Problem description =>
The answer must be a single number: the count of lines in the data below that hold the word "Normal".

◇ ◇ ◇ ◇ ◇ ◇ ◇

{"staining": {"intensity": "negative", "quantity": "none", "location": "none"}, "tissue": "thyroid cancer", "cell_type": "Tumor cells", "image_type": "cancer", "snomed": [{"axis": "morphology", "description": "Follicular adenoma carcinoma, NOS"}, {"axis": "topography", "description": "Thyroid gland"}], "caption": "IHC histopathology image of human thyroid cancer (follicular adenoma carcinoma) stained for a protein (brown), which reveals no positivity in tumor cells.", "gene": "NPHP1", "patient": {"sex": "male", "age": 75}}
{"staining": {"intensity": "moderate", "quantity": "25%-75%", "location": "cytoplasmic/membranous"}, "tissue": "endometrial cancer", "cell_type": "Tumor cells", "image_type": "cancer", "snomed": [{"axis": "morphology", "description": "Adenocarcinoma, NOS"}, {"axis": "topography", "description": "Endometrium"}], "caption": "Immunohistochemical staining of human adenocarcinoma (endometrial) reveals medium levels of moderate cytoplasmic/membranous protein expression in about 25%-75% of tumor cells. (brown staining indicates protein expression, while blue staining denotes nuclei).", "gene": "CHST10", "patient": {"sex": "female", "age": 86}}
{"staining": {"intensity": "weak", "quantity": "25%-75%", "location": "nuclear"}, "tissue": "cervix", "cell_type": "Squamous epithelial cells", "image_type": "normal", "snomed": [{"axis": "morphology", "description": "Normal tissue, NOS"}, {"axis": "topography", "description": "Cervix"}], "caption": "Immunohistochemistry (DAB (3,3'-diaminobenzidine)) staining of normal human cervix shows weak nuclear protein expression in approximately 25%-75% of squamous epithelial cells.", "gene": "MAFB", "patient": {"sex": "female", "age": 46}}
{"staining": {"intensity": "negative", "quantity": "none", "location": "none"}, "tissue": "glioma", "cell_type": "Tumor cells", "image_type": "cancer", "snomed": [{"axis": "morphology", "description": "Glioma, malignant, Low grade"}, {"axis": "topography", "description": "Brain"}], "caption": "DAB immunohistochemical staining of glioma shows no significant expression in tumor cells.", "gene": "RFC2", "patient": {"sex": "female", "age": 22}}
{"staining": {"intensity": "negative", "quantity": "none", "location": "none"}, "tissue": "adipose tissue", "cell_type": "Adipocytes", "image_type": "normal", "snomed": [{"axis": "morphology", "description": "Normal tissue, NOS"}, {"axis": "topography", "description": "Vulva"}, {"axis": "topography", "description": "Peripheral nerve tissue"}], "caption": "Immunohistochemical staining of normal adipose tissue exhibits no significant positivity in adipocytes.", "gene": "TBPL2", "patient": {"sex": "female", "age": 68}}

◇ ◇ ◇ ◇ ◇ ◇ ◇

Completed task =>
2